Primarily, I’ve heard that from those people who see somehow or another this as being an attack on charter schools. It’s not. It’s an attack on low-quality schools, period. The NAACP is not going to be shy about working to make sure that the schools that are developed for our children, that those schools have good high standards to educate our children and prepare them for the world they might want to be in charge of. We don’t care. As you know, 1954 is not the first time we sued school systems. We sued school systems all across the country. It was a landmark time because we were able to get through Brown v. Board of Education. We’ve sued many schools since then. We have demonstrated. We have worked with state legislators. We have held legislators accountable — and superintendents.
But are there areas with the union where you do disagree?
If a union came through and somehow said that they were going to allow different resources in different communities, we would have a problem with that.
But the unions aren’t really doing that.
They are not, which is why we haven’t had problem with the unions. We have talked to them about how they provide assessments of their teachers. Those are extremely important. They are important for us because it’s going to be reflected in the quality of education our children get. They are important for those making a living teaching as well. Our teachers are also role models. In classrooms every day, they are talking about their own experience: what got them to the point where they were able to go through the public school and learn what they learned in that process, get a degree in education and come back and actually teach, sometimes in the communities where they lived.
I am convinced of a couple of things. One is: 25 percent of all African-American college graduates work in the public sector. A good portion of those are school teachers, first responders, government workers and others. We want to make sure they are able to provide the services in those areas. And in this particular area, for this particular conversation, our teachers … sometimes our teachers try to actually move up the ladder within the administration. If they are too supportive of a teaching method that we know is going to be effective and successful, oftentimes they are pushed out. We’ve got to protect those teachers too.
Have you been surprised by the reaction to the moratorium? What have your conversations been like?
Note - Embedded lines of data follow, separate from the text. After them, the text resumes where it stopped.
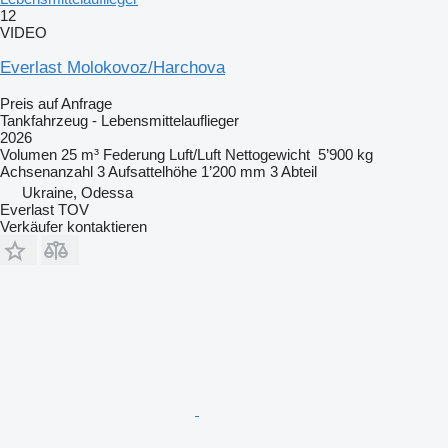
12
VIDEO
Everlast Molokovoz/Harchova
Preis auf Anfrage
Tankfahrzeug - Lebensmittelauflieger
2026
Volumen
25 m³
Federung
Luft/Luft
Nettogewicht
5’900 kg
Achsenanzahl
3
Aufsattelhöhe
1’200 mm
3 Abteil
Ukraine, Odessa
Everlast TOV
Verkäufer kontaktieren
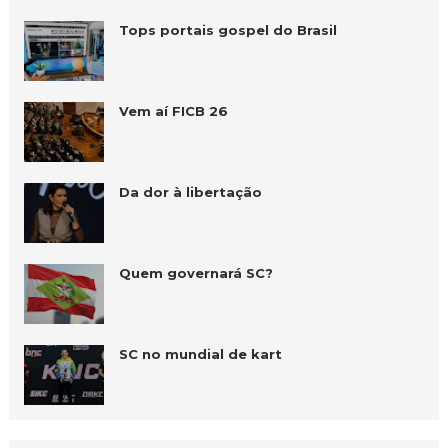
Tops portais gospel do Brasil
Vem aí FICB 26
Da dor à libertação
Quem governará SC?
SC no mundial de kart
It depends on how it’s interpreted. Let me make sure people know the definition of moratorium, because I’m convinced most of those people who are most disgruntled by it didn’t look at the definition and didn’t read the resolution. The resolution goes on to talk about the various issues and standards that we want our schools to meet. In this case, the standards we want our charter schools to meet. There is nothing in that list of mandates that we haven’t already been working on for our local public schools. What we’re looking for is: Let the minimum standard be the school system you say isn’t working very well. Grow from there. Don’t use this as a tool to undercut even those minimum standards so you can maximize your profits. Believe me, there are two types of charter schools you have to talk about — not only the public charters. That’s what most of this conversation is about. You have to talk about the private charters as well.
The for-profits. Anytime you have the quality of education being tampered with by a focus on maximizing your profits, it is our children and our families that are going to suffer.